-- Start --

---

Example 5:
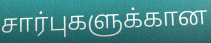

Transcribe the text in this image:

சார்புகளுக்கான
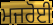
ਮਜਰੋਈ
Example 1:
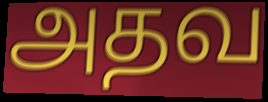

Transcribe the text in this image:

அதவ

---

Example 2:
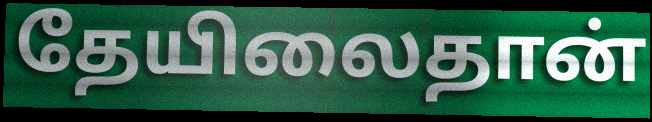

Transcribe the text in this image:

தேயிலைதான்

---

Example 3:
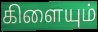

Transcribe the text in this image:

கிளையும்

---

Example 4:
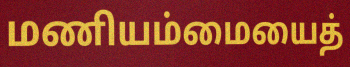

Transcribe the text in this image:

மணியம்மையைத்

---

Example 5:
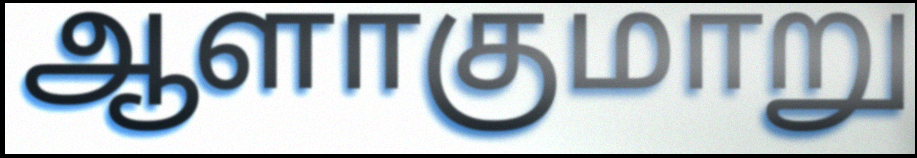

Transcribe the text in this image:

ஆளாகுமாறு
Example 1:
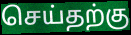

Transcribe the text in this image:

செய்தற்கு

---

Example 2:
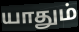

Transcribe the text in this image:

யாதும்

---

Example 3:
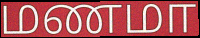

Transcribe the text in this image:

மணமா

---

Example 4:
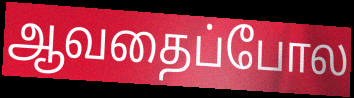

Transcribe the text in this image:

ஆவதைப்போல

-- End --

_Given exercise_
Rewrite all of the items above, replacing "Transcribe" with "Copy out" each time it occurs and changing nothing else. Leave the pictures out of your answer.

_Exercise answer_
---

Example 5:

Copy out the text in this image:

சார்புகளுக்கான
ਮਜਰੋਈ
Example 1:

Copy out the text in this image:

அதவ

---

Example 2:

Copy out the text in this image:

தேயிலைதான்

---

Example 3:

Copy out the text in this image:

கிளையும்

---

Example 4:

Copy out the text in this image:

மணியம்மையைத்

---

Example 5:

Copy out the text in this image:

ஆளாகுமாறு
Example 1:

Copy out the text in this image:

செய்தற்கு

---

Example 2:

Copy out the text in this image:

யாதும்

---

Example 3:

Copy out the text in this image:

மணமா

---

Example 4:

Copy out the text in this image:

ஆவதைப்போல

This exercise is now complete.